HPOS is used by healthcare professionals to get access to someone’s Medicare number when they don’t have their Medicare card with them. It’s basically an online inquiry system – that is used by over 200,000 people about 41,000 times a day. This is likely what the Medicare machine thief has been using to sell Medicare numbers for about $30 each.

Tracking down who is actually behind the Medicare machine will take some doing. Anyone who has worked in the healthcare business knows that shared user accounts and passwords, and unsecured machines are commonplace.

We could be dealing with a non-health professional who has discovered someone’s workstation is unlocked for all we know.

Ultimately, the government is responsible for securing the personal data of all citizens that is stored in systems they deploy. This recent breach is a sign of the cluelessness that pervades the government when it comes to doing real risk assessments and understanding the sensitivity and value of data they hold.

While the cybersecurity strategy is a great step forward, there is a gap between the goals of this strategy and the implementation of sound risk management today.

The assumptions of 2009, when HPOS was deployed, are no longer relevant to today’s world.

Heck, with Medicare rebates paid to doctors being so low, it would not be surprising to me if some are looking for new and innovative ways to supplement their income!


  • Given the attacker has been doing this periodically and claims that the exploit is something they will always be able to use I think it’s unlikely to be an unlocked terminal.
    It could be an employee of a practice – but not many of your medical receptionists, clinic nurses, allied health and doctors are likely to be setting themselves up as vendors on the darkweb marketplace (can’t rule it out though) .
    I’d find this a much more likely scenario: most medical practices see IT as an extra administrative burden forced on them by government “incentives” ( if you don’t adopt xyz you lose an incentive, or you get paid slower etc.) and they typically don’t have $$ to have dedicated staff onsite managing their IT. So what typically happens is they outsource this to a IT service provider who specializes in Practice Management Software – they will send staff out to set up your servers, desktops, deploy updates to software (drug databases, interactions, medicare schedule, updates to the Practice software, setup a new feature, setup a new clinic room, send someone out when a printer breaks etc.) .
    They’d be going to different practices on an almost daily basis ( or frequently have remote access to the same) so they could just issue the request while they are there/ or via remote access.
    These people will also be managing deploying / configuring PKI keys for interactions with HPOS and the government B2B gateways so they’ll have access at a level where they could potentially clone / copy the keys and any passphrases ( and so may be able to impersonate the practice).
    I suspect that’s what’s happened given the darknet vendor’s claim of having a deep level of access that would be difficult to fix.
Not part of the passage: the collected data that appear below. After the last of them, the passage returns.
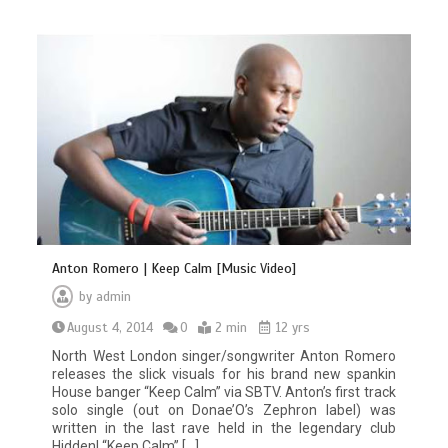
Anton Romero | Keep Calm [Music Video]
by
admin
August 4, 2014
0
2 min
12 yrs
North West London singer/songwriter Anton Romero
releases the slick visuals for his brand new spankin
House banger “Keep Calm” via SBTV. Anton’s first track
solo single (out on Donae’O’s Zephron label) was
written in the last rave held in the legendary club
Hidden! “Keep Calm” […]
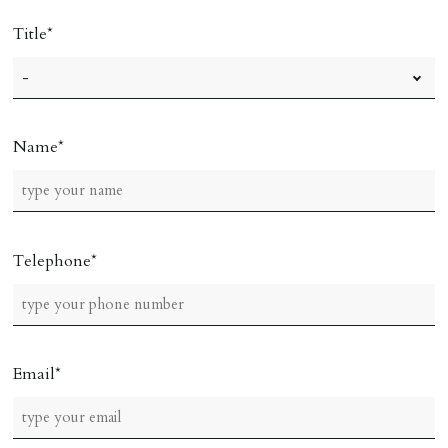
Title
Name
Telephone
Email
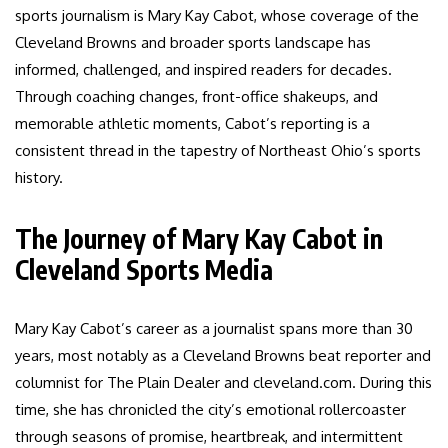
sports journalism is Mary Kay Cabot, whose coverage of the
Cleveland Browns and broader sports landscape has
informed, challenged, and inspired readers for decades.
Through coaching changes, front-office shakeups, and
memorable athletic moments, Cabot’s reporting is a
consistent thread in the tapestry of Northeast Ohio’s sports
history.
The Journey of Mary Kay Cabot in
Cleveland Sports Media
Mary Kay Cabot’s career as a journalist spans more than 30
years, most notably as a Cleveland Browns beat reporter and
columnist for The Plain Dealer and cleveland.com. During this
time, she has chronicled the city’s emotional rollercoaster
through seasons of promise, heartbreak, and intermittent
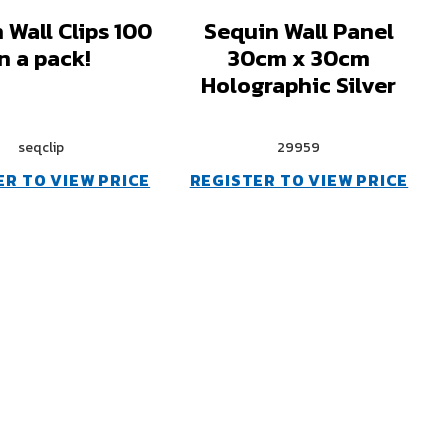
 Wall Clips 100
Sequin Wall Panel
in a pack!
30cm x 30cm
Holographic Silver
seqclip
29959
ER TO VIEW PRICE
REGISTER TO VIEW PRICE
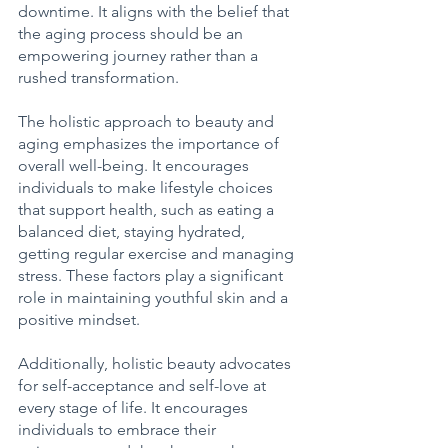
downtime. It aligns with the belief that 
the aging process should be an 
empowering journey rather than a 
rushed transformation. 
The holistic approach to beauty and 
aging emphasizes the importance of 
overall well-being. It encourages 
individuals to make lifestyle choices 
that support health, such as eating a 
balanced diet, staying hydrated, 
getting regular exercise and managing 
stress. These factors play a significant 
role in maintaining youthful skin and a 
positive mindset. 
Additionally, holistic beauty advocates 
for self-acceptance and self-love at 
every stage of life. It encourages 
individuals to embrace their 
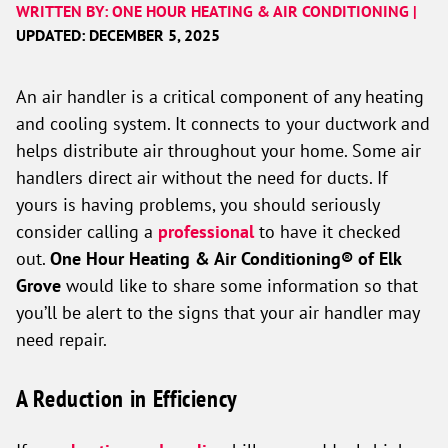
WRITTEN BY: ONE HOUR HEATING & AIR CONDITIONING |
UPDATED: DECEMBER 5, 2025
An air handler is a critical component of any heating
and cooling system. It connects to your ductwork and
helps distribute air throughout your home. Some air
handlers direct air without the need for ducts. If
yours is having problems, you should seriously
consider calling a
professional
to have it checked
out.
One Hour Heating & Air Conditioning® of Elk
Grove
would like to share some information so that
you’ll be alert to the signs that your air handler may
need repair.
A Reduction in Efficiency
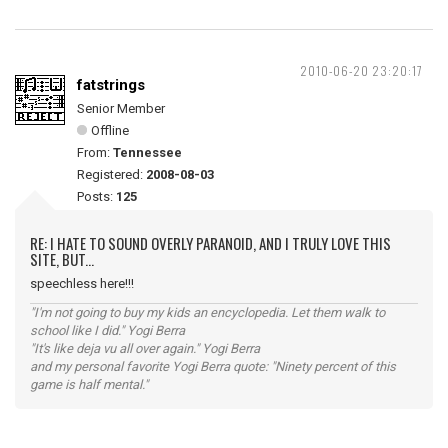
2010-06-20 23:20:17
fatstrings
Senior Member
Offline
From:
Tennessee
Registered:
2008-08-03
Posts:
125
RE: I HATE TO SOUND OVERLY PARANOID, AND I TRULY LOVE THIS
SITE, BUT...
speechless here!!!
"I'm not going to buy my kids an encyclopedia. Let them walk to
school like I did." Yogi Berra
"It's like deja vu all over again." Yogi Berra
and my personal favorite Yogi Berra quote: "Ninety percent of this
game is half mental."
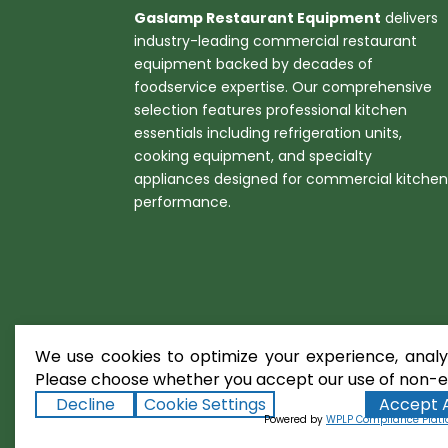
Gaslamp Restaurant Equipment
delivers
industry-leading commercial restaurant
equipment backed by decades of
foodservice expertise. Our comprehensive
selection features professional kitchen
essentials including refrigeration units,
cooking equipment, and specialty
appliances designed for commercial kitche
performance.
We use cookies to optimize your experience, analyz
Please choose whether you accept our use of non-es
Decline
Cookie Settings
Accept A
Copyright ©2026
Gaslamp Restaura
Powered by
WPLP Compliance Plat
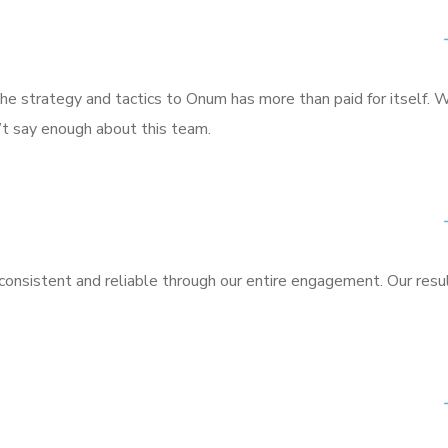
he strategy and tactics to Onum has more than paid for itself. 
n’t say enough about this team.
nsistent and reliable through our entire engagement. Our resu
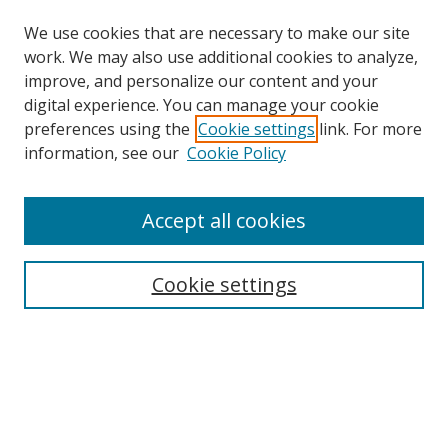
We use cookies that are necessary to make our site
work. We may also use additional cookies to analyze,
improve, and personalize our content and your
digital experience. You can manage your cookie
preferences using the
Cookie settings
link. For more
information, see our
Cookie Policy
Accept all cookies
Search
Cookie settings
Enter search terms:
Select context to search:
Advanced Search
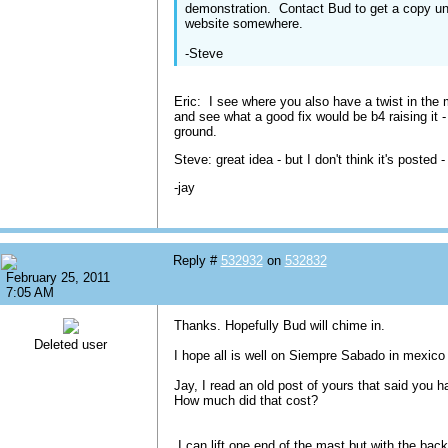
demonstration. Contact Bud to get a copy un
website somewhere.
-Steve
Eric: I see where you also have a twist in the ma
and see what a good fix would be b4 raising it -
ground.
Steve: great idea - but I don't think it's posted 
-jay
Reply #
532932
on
532832
February 25, 2011
7:05 AM
Thanks. Hopefully Bud will chime in.
Deleted user
I hope all is well on Siempre Sabado in mexico 
Jay, I read an old post of yours that said you h
How much did that cost?
I can lift one end of the mast but with the back 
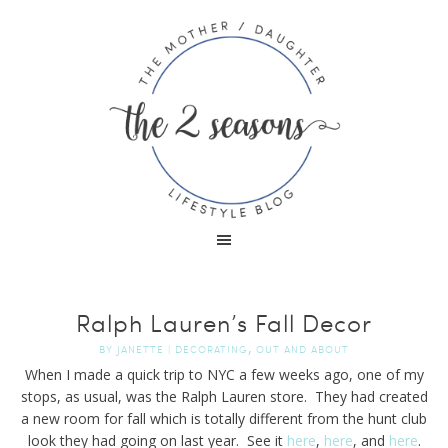
Ralph Lauren’s Fall Decor
,
BY
JANETTE
|
DECORATING
OUT AND ABOUT
When I made a quick trip to NYC a few weeks ago, one of my
stops, as usual, was the Ralph Lauren store. They had created
a new room for fall which is totally different from the hunt club
look they had going on last year. See it
here
,
here
, and
here
.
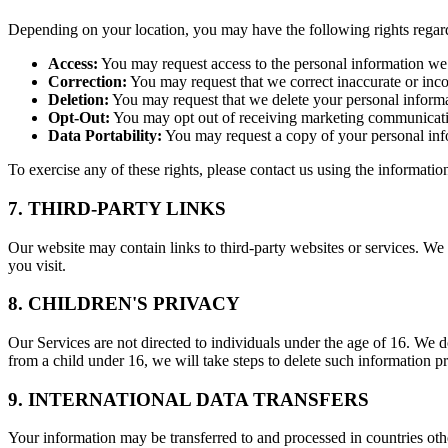
Depending on your location, you may have the following rights regar
Access:
You may request access to the personal information we
Correction:
You may request that we correct inaccurate or inc
Deletion:
You may request that we delete your personal informat
Opt-Out:
You may opt out of receiving marketing communicatio
Data Portability:
You may request a copy of your personal inf
To exercise any of these rights, please contact us using the informati
7. THIRD-PARTY LINKS
Our website may contain links to third-party websites or services. We a
you visit.
8. CHILDREN'S PRIVACY
Our Services are not directed to individuals under the age of 16. We
from a child under 16, we will take steps to delete such information p
9. INTERNATIONAL DATA TRANSFERS
Your information may be transferred to and processed in countries oth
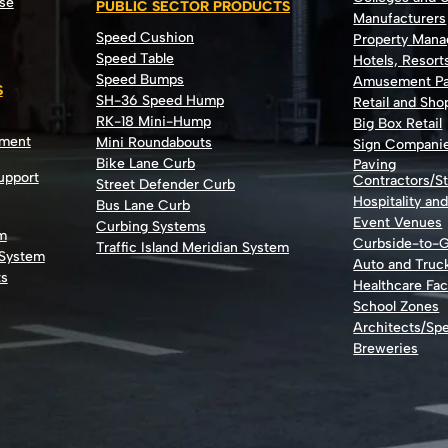
se
PUBLIC SECTOR PRODUCTS
Manufacturers
Speed Cushion
Property Man
Speed Table
Hotels, Resort
Speed Bumps
Amusement Pa
S
SH-36 Speed Hump
Retail and Sh
RK-18 Mini-Hump
Big Box Retail
nment
Mini Roundabouts
Sign Compani
Bike Lane Curb
Paving
Support
Contractors/St
Street Defender Curb
Hospitality an
Bus Lane Curb
Event Venues
Curbing Systems
m
Curbside-to-
Traffic Island Meridian System
 System
Auto and Truc
ts
Healthcare Faci
School Zones
Architects/Spe
Breweries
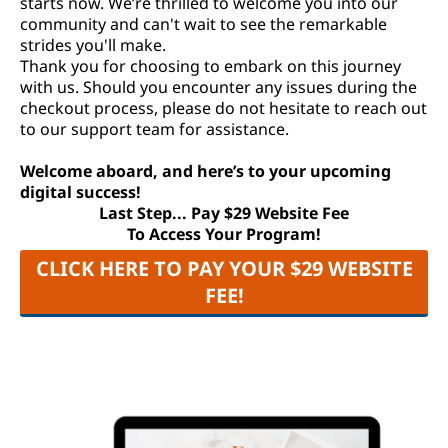
starts now. We’re thrilled to welcome you into our
community and can't wait to see the remarkable
strides you'll make.
Thank you for choosing to embark on this journey
with us. Should you encounter any issues during the
checkout process, please do not hesitate to reach out
to our support team for assistance.
Welcome aboard, and here’s to your upcoming
digital success!
Last Step... Pay $29 Website Fee
To Access Your Program!
CLICK HERE TO PAY YOUR $29 WEBSITE
FEE!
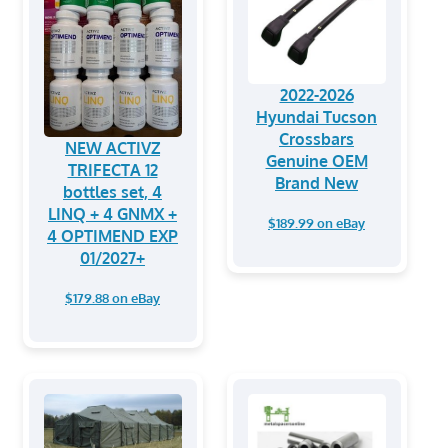
2022-2026
Hyundai Tucson
Crossbars
NEW ACTIVZ
Genuine OEM
TRIFECTA 12
Brand New
bottles set, 4
LINQ + 4 GNMX +
$189.99 on eBay
4 OPTIMEND EXP
01/2027+
$179.88 on eBay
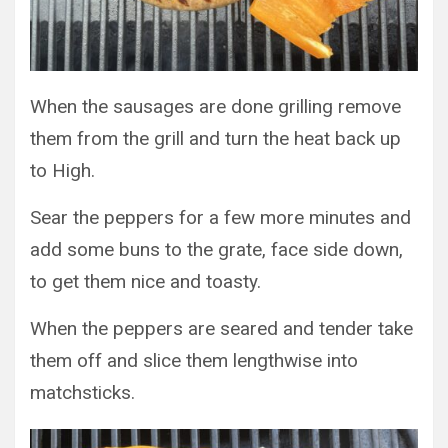
When the sausages are done grilling remove
them from the grill and turn the heat back up
to High.
Sear the peppers for a few more minutes and
add some buns to the grate, face side down,
to get them nice and toasty.
When the peppers are seared and tender take
them off and slice them lengthwise into
matchsticks.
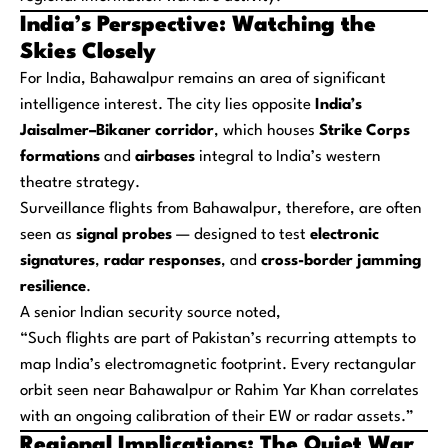
India’s Perspective: Watching the
Skies Closely
For India, Bahawalpur remains an area of significant
intelligence interest. The city lies opposite
India’s
Jaisalmer–Bikaner corridor
, which houses
Strike Corps
formations
and
airbases
integral to India’s western
theatre strategy.
Surveillance flights from Bahawalpur, therefore, are often
seen as
signal probes
— designed to test
electronic
signatures
,
radar responses
, and
cross-border jamming
resilience
.
A senior Indian security source noted,
“Such flights are part of Pakistan’s recurring attempts to
map India’s electromagnetic footprint. Every rectangular
orbit seen near Bahawalpur or Rahim Yar Khan correlates
with an ongoing calibration of their EW or radar assets.”
Regional Implications: The Quiet War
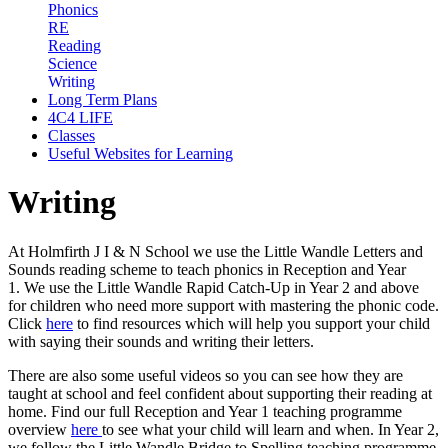
Phonics
RE
Reading
Science
Writing
Long Term Plans
4C4 LIFE
Classes
Useful Websites for Learning
Writing
At Holmfirth J I & N School we use the Little Wandle Letters and
Sounds reading scheme to teach phonics in Reception and Year
1. We use the Little Wandle Rapid Catch-Up in Year 2 and above
for children who need more support with mastering the phonic code.
Click
here
to find resources which will help you support your child
with saying their sounds and writing their letters.
There are also some useful videos so you can see how they are
taught at school and feel confident about supporting their reading at
home. Find our full Reception and Year 1 teaching programme
overview
here
to see what your child will learn and when. In Year 2,
we follow the Little Wandle Bridge to Spelling teaching programme,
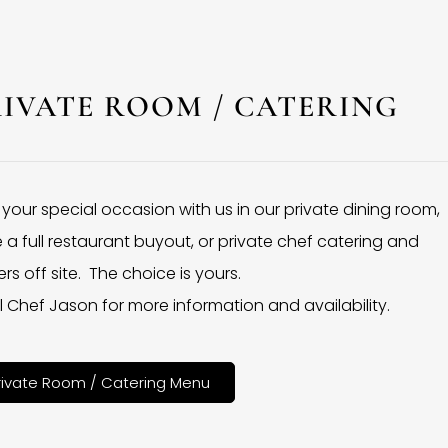
RIVATE ROOM / CATERING
 your special occasion with us in our private dining room,
 a full restaurant buyout, or private chef catering and
rs off site. The choice is yours.
l Chef Jason for more information and availability.
rivate Room / Catering Menu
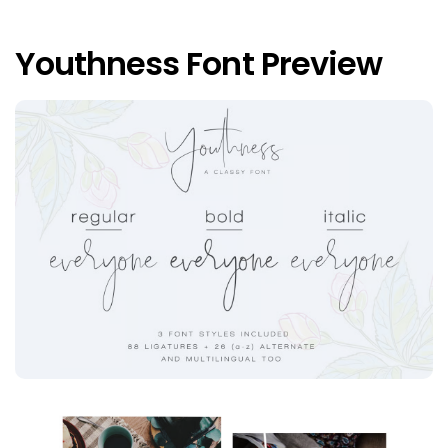
Youthness Font Preview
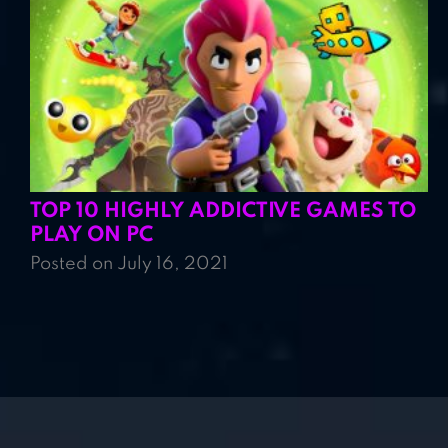
TOP 10 HIGHLY ADDICTIVE GAMES TO
PLAY ON PC
Posted on July 16, 2021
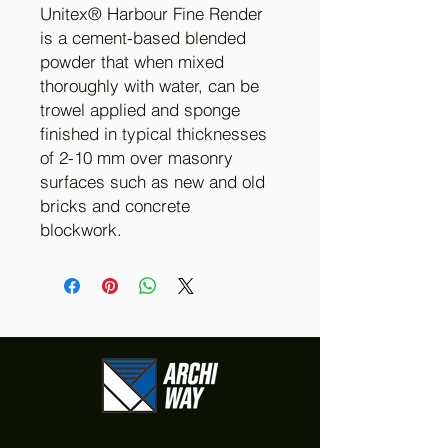
Unitex® Harbour Fine Render
is a cement-based blended
powder that when mixed
thoroughly with water, can be
trowel applied and sponge
finished in typical thicknesses
of 2-10 mm over masonry
surfaces such as new and old
bricks and concrete
blockwork.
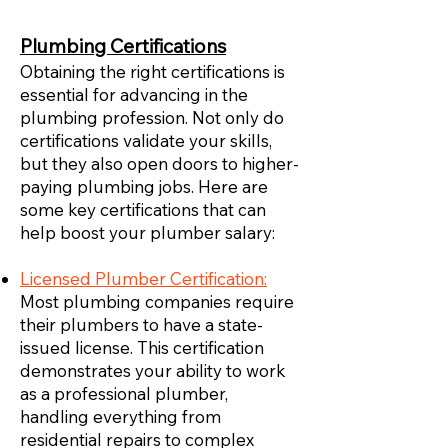
Plumbing Certifications
Obtaining the right certifications is
essential for advancing in the
plumbing profession. Not only do
certifications validate your skills,
but they also open doors to higher-
paying plumbing jobs. Here are
some key certifications that can
help boost your plumber salary:
Licensed Plumber Certification:
Most plumbing companies require
their plumbers to have a state-
issued license. This certification
demonstrates your ability to work
as a professional plumber,
handling everything from
residential repairs to complex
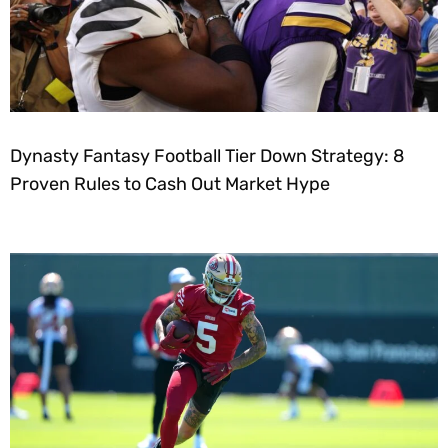
Dynasty Fantasy Football Tier Down Strategy: 8
Proven Rules to Cash Out Market Hype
      • Cheers, but that media release states:

        The system, which has not been significantly altered since being brought in 8 years ago,…

        This is not quite the same as:

        …system has not been updated since it was implemented eight years ago.

        Indeed the media release actually states above that quote that they introduced new functionality in 2010 (functionality not security improvements per the crux of the article).

        I agree that it should be under regular review/revision per the rest of the article, but that statement is misleading and would be alarming if true (not been updated immediately brings to mind unpatched servers).